TASK DIRECTIONS: Listed below are entries; give the number of lines among them that include "Endometrium", and only that number.
**** INFORMATION SHOWN
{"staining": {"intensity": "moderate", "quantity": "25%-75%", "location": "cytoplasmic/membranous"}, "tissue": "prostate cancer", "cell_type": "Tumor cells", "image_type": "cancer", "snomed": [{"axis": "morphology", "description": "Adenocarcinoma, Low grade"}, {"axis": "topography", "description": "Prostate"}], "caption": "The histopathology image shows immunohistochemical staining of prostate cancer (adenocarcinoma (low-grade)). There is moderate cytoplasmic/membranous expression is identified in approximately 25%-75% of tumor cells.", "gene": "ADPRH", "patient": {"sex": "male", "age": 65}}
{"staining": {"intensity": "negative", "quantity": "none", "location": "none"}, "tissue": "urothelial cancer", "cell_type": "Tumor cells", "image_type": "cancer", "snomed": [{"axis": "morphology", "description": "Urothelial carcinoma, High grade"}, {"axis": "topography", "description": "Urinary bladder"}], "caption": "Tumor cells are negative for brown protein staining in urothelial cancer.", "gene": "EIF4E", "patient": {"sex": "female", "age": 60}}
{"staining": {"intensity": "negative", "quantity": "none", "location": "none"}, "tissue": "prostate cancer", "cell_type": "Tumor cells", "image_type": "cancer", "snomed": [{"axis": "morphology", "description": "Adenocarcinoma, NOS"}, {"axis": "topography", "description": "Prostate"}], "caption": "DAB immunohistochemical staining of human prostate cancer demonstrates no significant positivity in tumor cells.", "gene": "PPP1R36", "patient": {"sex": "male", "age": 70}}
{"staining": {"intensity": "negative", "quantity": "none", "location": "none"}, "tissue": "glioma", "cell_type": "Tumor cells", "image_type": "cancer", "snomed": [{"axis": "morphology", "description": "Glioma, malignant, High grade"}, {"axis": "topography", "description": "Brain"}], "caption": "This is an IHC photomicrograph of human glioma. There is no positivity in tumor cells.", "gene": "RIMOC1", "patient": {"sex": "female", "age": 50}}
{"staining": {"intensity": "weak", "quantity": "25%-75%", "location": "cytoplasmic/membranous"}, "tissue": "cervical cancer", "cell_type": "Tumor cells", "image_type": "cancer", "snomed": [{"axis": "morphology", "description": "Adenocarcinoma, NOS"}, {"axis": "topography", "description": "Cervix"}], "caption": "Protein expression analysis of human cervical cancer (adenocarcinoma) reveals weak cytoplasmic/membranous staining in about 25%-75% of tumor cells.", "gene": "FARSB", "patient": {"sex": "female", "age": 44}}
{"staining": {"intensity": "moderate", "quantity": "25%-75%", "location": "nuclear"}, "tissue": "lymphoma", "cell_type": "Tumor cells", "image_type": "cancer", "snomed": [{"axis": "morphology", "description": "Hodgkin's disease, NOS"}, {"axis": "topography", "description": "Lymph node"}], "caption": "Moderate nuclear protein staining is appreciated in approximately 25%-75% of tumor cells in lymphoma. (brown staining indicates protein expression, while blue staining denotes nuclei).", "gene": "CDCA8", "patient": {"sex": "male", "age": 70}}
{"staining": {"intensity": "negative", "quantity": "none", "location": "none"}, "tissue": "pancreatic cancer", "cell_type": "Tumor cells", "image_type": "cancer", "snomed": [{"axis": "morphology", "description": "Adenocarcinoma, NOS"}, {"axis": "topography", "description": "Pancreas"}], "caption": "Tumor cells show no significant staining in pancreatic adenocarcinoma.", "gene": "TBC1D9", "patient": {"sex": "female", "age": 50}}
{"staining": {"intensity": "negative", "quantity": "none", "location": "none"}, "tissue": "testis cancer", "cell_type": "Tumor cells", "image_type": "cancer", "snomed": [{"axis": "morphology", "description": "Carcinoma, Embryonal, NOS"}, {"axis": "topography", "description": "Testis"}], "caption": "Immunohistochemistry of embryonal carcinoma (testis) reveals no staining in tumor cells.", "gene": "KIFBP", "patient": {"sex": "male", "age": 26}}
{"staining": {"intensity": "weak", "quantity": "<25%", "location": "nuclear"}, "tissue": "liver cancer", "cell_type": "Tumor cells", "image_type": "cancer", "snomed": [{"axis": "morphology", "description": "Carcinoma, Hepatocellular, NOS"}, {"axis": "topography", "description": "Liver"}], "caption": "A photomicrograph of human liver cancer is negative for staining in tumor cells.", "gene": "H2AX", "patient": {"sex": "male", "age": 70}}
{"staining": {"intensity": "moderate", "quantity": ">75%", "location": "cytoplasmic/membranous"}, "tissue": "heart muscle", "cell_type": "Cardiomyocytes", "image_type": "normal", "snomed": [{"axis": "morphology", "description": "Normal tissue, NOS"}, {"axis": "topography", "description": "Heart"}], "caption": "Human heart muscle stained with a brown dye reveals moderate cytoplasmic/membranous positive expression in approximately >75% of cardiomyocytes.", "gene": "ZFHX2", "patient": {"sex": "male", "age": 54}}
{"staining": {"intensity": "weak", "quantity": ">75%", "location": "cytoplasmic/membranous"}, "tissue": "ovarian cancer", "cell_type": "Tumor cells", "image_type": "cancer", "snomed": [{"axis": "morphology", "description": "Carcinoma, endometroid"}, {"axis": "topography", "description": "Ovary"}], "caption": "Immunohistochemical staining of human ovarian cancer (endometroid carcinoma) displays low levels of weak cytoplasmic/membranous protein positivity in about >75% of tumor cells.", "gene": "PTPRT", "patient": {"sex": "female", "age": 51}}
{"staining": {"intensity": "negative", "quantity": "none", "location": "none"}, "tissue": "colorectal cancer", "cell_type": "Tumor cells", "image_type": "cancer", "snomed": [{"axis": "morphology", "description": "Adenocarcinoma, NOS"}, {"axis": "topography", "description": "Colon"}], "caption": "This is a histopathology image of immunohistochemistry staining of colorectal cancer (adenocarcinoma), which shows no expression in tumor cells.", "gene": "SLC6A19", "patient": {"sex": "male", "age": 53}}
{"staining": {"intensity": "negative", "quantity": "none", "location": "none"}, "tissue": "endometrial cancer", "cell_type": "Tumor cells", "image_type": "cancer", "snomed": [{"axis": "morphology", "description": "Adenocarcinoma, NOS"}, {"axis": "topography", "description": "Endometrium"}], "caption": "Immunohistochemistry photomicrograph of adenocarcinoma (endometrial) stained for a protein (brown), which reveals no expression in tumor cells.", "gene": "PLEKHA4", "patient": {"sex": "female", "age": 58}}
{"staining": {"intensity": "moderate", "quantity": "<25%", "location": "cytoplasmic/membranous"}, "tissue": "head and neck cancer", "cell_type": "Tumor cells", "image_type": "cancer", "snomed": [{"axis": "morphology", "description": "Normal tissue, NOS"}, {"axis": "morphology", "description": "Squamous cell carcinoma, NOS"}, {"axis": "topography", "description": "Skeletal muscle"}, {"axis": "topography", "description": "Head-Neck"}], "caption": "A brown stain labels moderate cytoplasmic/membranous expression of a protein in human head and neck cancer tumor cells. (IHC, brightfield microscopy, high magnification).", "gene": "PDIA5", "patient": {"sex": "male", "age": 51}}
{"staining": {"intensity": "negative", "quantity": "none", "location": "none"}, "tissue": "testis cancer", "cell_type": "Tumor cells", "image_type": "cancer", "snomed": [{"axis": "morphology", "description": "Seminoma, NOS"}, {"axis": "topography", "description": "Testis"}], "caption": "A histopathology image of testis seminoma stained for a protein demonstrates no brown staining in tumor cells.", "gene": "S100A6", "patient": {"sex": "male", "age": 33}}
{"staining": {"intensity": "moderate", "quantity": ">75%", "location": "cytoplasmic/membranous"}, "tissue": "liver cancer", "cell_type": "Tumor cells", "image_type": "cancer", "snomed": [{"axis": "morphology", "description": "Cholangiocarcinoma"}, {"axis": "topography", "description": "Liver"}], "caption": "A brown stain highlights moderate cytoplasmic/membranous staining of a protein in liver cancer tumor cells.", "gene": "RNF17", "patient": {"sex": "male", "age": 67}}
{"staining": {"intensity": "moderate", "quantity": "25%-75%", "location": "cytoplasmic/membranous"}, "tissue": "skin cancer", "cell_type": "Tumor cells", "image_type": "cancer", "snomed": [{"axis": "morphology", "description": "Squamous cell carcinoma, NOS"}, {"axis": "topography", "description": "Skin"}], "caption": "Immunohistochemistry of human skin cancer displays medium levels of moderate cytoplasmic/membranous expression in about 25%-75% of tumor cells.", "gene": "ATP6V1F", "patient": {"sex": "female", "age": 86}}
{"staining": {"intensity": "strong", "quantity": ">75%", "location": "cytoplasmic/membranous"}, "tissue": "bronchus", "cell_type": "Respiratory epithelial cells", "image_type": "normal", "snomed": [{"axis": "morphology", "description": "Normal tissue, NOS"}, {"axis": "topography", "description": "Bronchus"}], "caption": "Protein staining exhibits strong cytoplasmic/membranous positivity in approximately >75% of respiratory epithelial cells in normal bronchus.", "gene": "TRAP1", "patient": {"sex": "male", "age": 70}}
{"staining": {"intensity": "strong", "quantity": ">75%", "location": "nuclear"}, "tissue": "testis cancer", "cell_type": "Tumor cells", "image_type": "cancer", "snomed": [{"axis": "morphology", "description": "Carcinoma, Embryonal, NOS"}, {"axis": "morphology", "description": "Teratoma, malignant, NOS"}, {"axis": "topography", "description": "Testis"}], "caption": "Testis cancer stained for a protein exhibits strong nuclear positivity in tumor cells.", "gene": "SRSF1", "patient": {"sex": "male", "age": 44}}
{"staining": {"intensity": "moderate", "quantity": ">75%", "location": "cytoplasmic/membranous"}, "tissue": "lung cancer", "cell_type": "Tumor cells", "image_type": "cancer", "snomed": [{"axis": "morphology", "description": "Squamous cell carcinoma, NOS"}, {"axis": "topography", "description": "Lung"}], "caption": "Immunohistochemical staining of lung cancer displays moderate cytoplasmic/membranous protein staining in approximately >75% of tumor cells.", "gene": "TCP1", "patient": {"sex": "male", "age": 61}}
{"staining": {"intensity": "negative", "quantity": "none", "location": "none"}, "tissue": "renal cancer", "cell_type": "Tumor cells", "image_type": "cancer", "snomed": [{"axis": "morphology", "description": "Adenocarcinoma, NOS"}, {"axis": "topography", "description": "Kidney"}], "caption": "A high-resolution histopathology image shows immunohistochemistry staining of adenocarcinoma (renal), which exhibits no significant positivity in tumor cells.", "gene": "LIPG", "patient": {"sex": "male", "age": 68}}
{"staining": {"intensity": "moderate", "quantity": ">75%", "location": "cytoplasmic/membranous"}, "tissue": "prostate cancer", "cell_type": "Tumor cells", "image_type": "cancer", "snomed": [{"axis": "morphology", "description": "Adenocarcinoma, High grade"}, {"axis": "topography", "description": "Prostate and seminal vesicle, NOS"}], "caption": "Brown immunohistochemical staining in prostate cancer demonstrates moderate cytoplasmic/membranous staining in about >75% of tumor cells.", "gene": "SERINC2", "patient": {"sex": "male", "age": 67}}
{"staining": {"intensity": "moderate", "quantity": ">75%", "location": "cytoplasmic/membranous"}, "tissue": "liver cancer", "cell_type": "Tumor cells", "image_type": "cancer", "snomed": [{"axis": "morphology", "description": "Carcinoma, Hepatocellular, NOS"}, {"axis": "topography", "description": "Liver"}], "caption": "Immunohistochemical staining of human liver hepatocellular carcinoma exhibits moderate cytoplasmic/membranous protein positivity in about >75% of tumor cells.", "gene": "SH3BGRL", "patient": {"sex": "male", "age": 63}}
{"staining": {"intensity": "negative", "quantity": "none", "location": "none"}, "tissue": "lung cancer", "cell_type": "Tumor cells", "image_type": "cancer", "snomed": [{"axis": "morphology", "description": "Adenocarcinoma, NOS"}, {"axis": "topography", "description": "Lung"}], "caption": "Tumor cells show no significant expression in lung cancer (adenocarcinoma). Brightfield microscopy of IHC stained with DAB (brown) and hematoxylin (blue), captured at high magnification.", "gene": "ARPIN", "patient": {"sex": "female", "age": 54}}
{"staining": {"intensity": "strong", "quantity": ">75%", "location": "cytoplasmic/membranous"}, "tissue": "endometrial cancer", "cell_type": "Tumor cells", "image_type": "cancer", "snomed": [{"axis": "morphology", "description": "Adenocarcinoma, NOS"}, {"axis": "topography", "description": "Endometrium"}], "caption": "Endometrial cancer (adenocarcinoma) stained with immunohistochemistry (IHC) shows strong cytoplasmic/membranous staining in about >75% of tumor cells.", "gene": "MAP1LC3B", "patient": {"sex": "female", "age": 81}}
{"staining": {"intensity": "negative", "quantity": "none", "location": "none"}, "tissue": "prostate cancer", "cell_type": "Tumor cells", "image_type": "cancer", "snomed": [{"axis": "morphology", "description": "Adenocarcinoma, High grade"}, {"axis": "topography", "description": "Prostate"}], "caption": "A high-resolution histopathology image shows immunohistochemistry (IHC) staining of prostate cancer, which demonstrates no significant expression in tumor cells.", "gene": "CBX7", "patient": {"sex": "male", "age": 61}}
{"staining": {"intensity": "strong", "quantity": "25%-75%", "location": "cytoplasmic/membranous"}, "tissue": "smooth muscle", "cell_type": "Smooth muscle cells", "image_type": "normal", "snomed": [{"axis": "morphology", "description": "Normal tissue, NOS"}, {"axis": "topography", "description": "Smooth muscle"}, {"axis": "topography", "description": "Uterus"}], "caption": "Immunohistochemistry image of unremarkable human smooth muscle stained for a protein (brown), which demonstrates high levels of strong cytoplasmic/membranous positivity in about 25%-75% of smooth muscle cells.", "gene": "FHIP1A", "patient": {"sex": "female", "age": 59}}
********
SOLUTION TO THIS EXERCISE: 2